* Auszuführende Schritte:
(a) In welcher Hinsicht hat der weltweite Handel laut dem Textauszug über Welthandel und Wohlstand viele ehemals Arme reicher gemacht?
(b) Setzen Sie den Textauszug über Welthandel und Wohlstand im Anschluss an seinen letzten Satz fort.

* Textauszug:
# # # # #
Stimmt dieser Vorwurf? Obwohl voll geschäftsfähig, in Wahrheit lauter entweder Angeber oder Unmündige? Andererseits gilt: Man trifft sich immer mindestens zweimal im Leben. Wer von den unbekannten vielen Dummen bleibt so lange so dumm? Viele machen sich schlau. Und: Der weltweite Handel hat viele ehemals Arme in der Welt um einiges reicher gemacht. Materiell und geistig. Die Ärmeren hier haben beim reicher werden gegenüber früher mit Rückschritt zu kämpfen. Das sind die Fakten. Und nun?
# # # # #
* Datenzeilen:

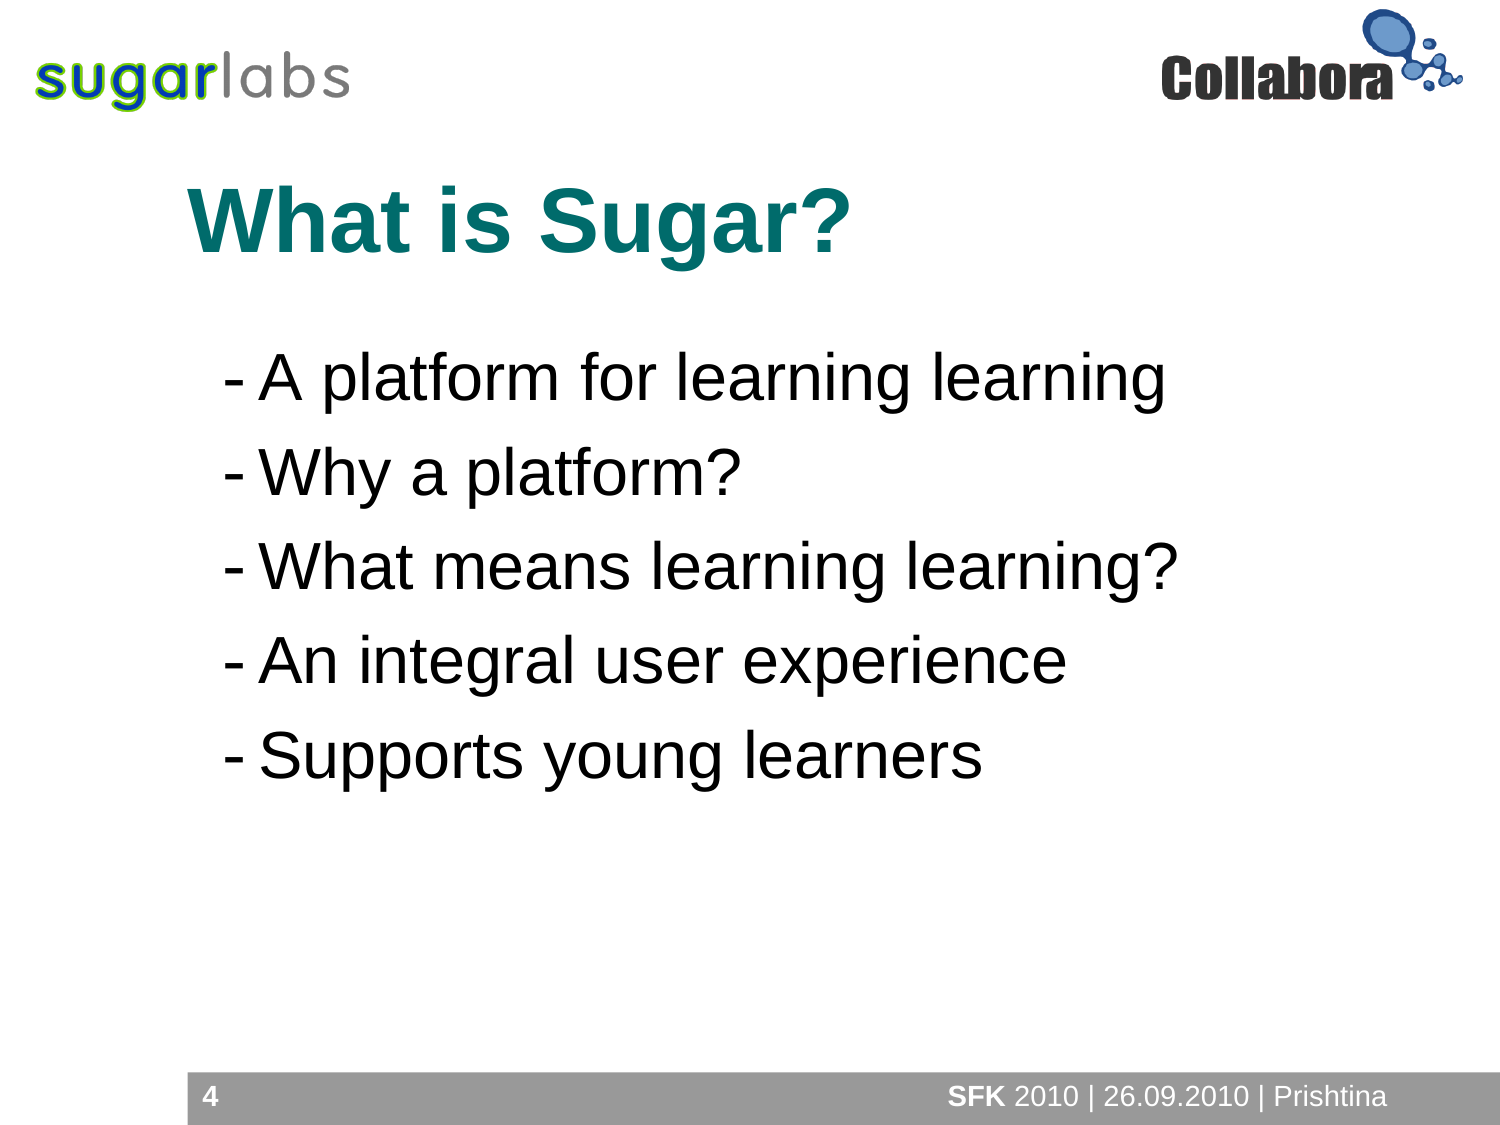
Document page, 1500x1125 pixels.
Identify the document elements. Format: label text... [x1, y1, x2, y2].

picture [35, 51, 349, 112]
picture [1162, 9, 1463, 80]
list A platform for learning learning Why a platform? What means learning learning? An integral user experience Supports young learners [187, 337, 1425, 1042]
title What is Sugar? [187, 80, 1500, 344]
# # # # #
* Antworten im Überblick:
(a) Materiell und geistig.

(b)
Werden wir genug Energie, Dampf und Dunst aufbringen, um in einer weniger guten Lage ein gutes Leben hinzukriegen? Mit guten Produkten und gutem Gebaren bei Geschäft und Handel? Also weniger kriegerisch. Eine große Frage, zu groß. Zu groß und schwierig für eine gute Antwort. Mir fällt so bald wohl wenig Neues dazu ein. Und am Horizont zeichnet sich da auch kaum was ab. Neue Technik und neuer Handel, mehr dem Frieden dienend, das liegt echt im Dunkeln. Auch wenn manche links und rechts so tun, als wüssten sie die richtige Antwort. Andererseits, wenn es Gott gibt, und Gott ein guter Dampfmacher ist, der einen Dampfkreislauf betreibt, dann kommt sie vielleicht schon. Dann weht er den Menschen den Dampf und Dunst zu, der ihnen zum Guten fehlt. Der sie kreativ macht beim Entstehen von Technik und Handelsweg, die mehr Frieden stiftet und weniger kriegerisch ist. Jetzt mach ich aber mal das Licht aus, es reicht. Zeit zum Wegdämmern, gute Nacht. Morgen geht´s schließlich wieder an die Arbeit.